For all the talk from far left liberals about a woman having the right to make a decision regarding her own body and the child in her uterus not being a baby until the mother allows he/she to be born -Then why is there such secrecy about abortion? the lack of permanent records? the lack of follow-up care following an abortion? the laws preventing healthcare professionals from contacting a parent, guardian, or contact person in the case of emergency without expressed permission from the female patient in New York States? (and other states which safeguard minors right to abortion? If they deem an abortion is an acceptable option for family planning, then why is there objection to the new bill in Indiana requiring physicians to keep permanent records to follow a woman through her lifetime if she suffered a complication from an abortion, or could have possibly suffered complications from an abortion?

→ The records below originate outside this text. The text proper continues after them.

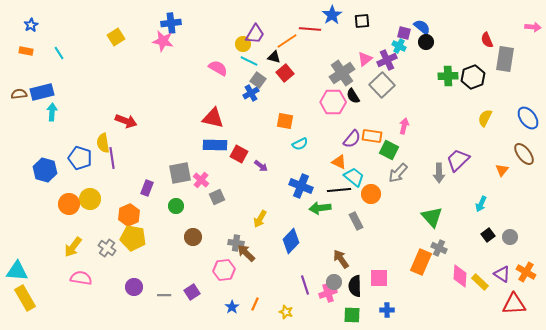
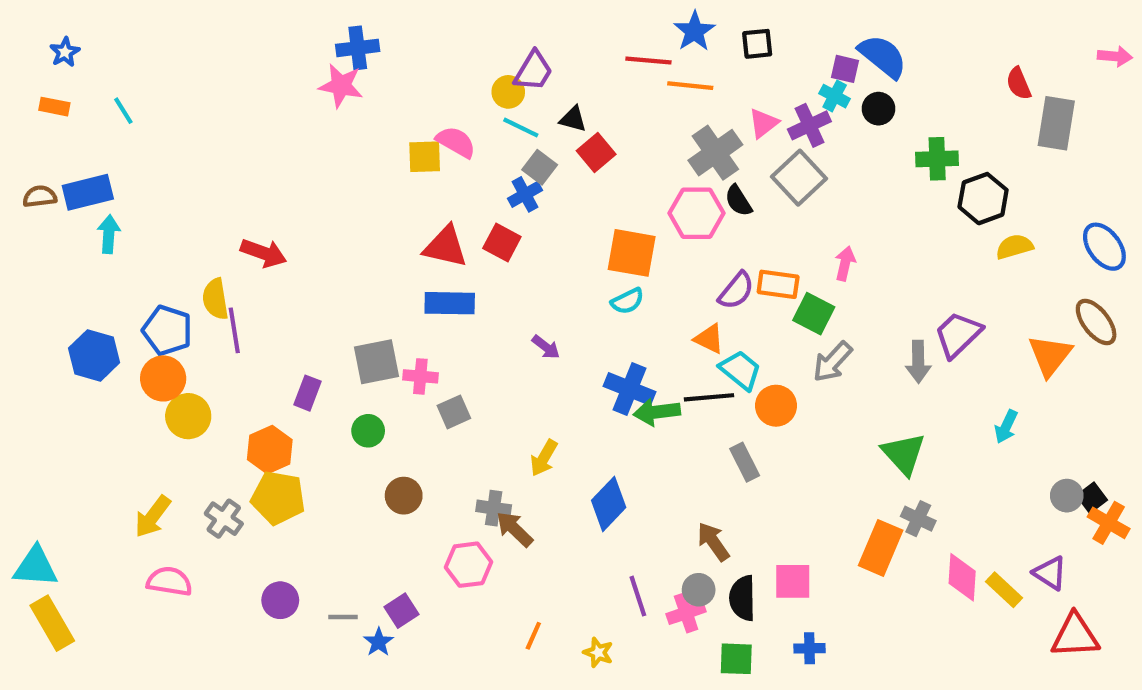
blue semicircle: (422, 27) -> (883, 56), size x1.4
yellow square: (116, 37) -> (425, 157), moved, turned 30
orange line: (287, 41) -> (690, 86), moved, turned 40
black circle: (426, 42) -> (878, 109), moved
black hexagon: (473, 77) -> (983, 199), moved
yellow semicircle: (485, 118) -> (1014, 247), turned 48
orange square: (285, 121) -> (632, 253), moved, size x1.4
red square: (239, 154) -> (502, 243), moved
orange triangle: (502, 170) -> (1050, 355), size x1.6
pink cross: (201, 180) -> (420, 376), turned -35
orange circle: (69, 204) -> (163, 378), moved
green arrow: (320, 208) -> (657, 412), moved
black square: (488, 235) -> (1092, 498), moved
orange cross: (526, 272) -> (1109, 523), moved
blue star: (232, 307) -> (379, 642), moved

(While we are on the subject, I just want to make it clear that the term “Spontaneous Abortion” is the medical term for Miscarriage. (“Induced Abortion” is the medical term for a deliberate ending of a pregnancy and fetus’ life in the uterus). In the past, I suspect there may have been visiting clergy confused over the term “spontaneous abortion” if they had been given this diagnosis by a physician or nurse or saw it as an admitting diagnosis on a chart outside the patient’s room. And I suspect some innocent Catholic families suffered because of it. The son of one former Catholic family relayed to me that his mother and father lost a child through miscarriage in the 1950’s. His mother had been taken to the hospital and while hospitalized, began receiving visits from priests and nuns in her parish. They were not there to console her and her and her husband on their loss; they were there to chastise her for aborting her child. He stated both his parents were suffering the loss of this child but when they continued to receive ongoing accusations and chastisements from visiting priests and nuns, the situation became overwhelming and unbearable. As a result, the very devout Catholic parents with children who had been regular parishioners, left the Catholic Church. And they also continued to have animosity with the Catholic Church. and with anything or anyone associated with it.
Christian–what a magnificent exposition of a very complex and often confusing matter! Thank you for the extensive time you took to present us all with your deep understanding. I read every word you’ve written in your reply, and will do so again. It is a poignant exposition of so many levels of harm associated with induced abortion, not only to the individuals involved, but to whole families.